- Toshendra Kumar Sharma
- January 27, 2018
Anyone who has kept up with the Bitcoin scaling debate over the last several years is bound to be familiar with the terms Lightning Network and Off Chain Scaling Solutions which have come with promises of billions of transactions per second and virtually zero fees. But how exactly do these technologies help scale the Bitcoin network? Let’s take a deeper look.
Lightning Network: The Basics
In the simplest terms, the Lightning Network is the off-chain scaling solution for Bitcoin which will enable bidirectional payment channels. What this means is that with Lightning Network, two users can choose to open a private Bitcoin transaction channel to exchange Bitcoins among themselves without consulting the main blockchain. In order to open a channel, both parties have to make one on-chain transaction declaring the amount that will be exchanged on the channel. After that, they can choose to do as many transactions as they want until one of them decides to close the channel. After the channel is closed, the channel “settles” with the main Bitcoin blockchain and pay out the updated balances to both parties.
Lightning Network: Advantages
According to the white paper on Lightning Network’s website, the new technology will enable the Bitcoin network to handle instant payments at a very low cost which could be the basis of a machine economy, which will be required by the Internet-of-Things enabled devices. Additionally, Lightning Network enables cross-chain atomic swaps off-chain instantly with other blockchains as long as they employ the same cryptographic hash function. These additions will allow for the Bitcoin network to scale exponentially to handle up to billions of transactions per second which is necessary to facilitate microtransactions in the machine economy and bring affordable Bitcoin transactions to the average user.
Since the Lightning Network transactions are handles off-chain, there is no record of those transactions on the main chain which is very useful in curtailing the Blockchain size.
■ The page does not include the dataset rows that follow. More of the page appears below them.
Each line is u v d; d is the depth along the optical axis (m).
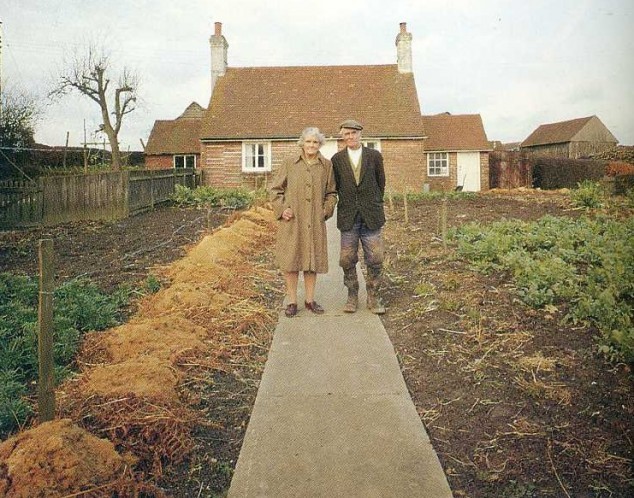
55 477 2.76
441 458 3.26
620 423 3.41
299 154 5.67
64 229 13.58
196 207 18.67
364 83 28.03
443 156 30.25
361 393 4.04
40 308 3.12
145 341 4.77
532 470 3.08
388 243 9.41
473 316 5.25
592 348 4.42
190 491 3.03
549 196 19.97
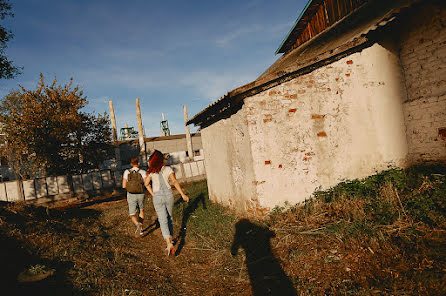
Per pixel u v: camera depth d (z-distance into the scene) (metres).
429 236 2.96
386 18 5.33
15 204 5.98
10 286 2.60
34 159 13.80
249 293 2.87
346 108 5.50
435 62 5.24
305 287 2.65
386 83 5.82
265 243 3.91
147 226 6.19
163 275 3.54
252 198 5.05
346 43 5.32
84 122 15.23
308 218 4.27
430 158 5.46
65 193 13.16
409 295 2.19
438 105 5.21
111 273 3.37
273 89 5.00
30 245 3.71
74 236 4.67
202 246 4.41
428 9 5.25
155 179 4.12
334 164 5.35
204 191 9.14
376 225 3.41
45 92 13.93
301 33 11.44
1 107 16.81
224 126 6.05
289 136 5.07
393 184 4.79
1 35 7.44
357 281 2.52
The current Bitcoin Blockchain is about 150 GB which is already huge and if it continues to grow at its current rate, Bitcoin’s centralized model is bound to suffer as independent node owners would have to shut down their devices leading bigger data centers to run massively centralized nodes.
Lightning Network: Challenges
The situation is not all roses for the future of Bitcoin as the Lightning Network comes with its own set of problems, the primary of which is the decentralization aspect of it which is under a lot of doubt. Since a payment channel works by having a certain amount of deposit in a bidirectional payment channel, in order for every user to become an active participant in a global decentralized mesh network where the network behaves similar to a Directed Acyclic Graph, every user would need to have 4 payments channel open on average.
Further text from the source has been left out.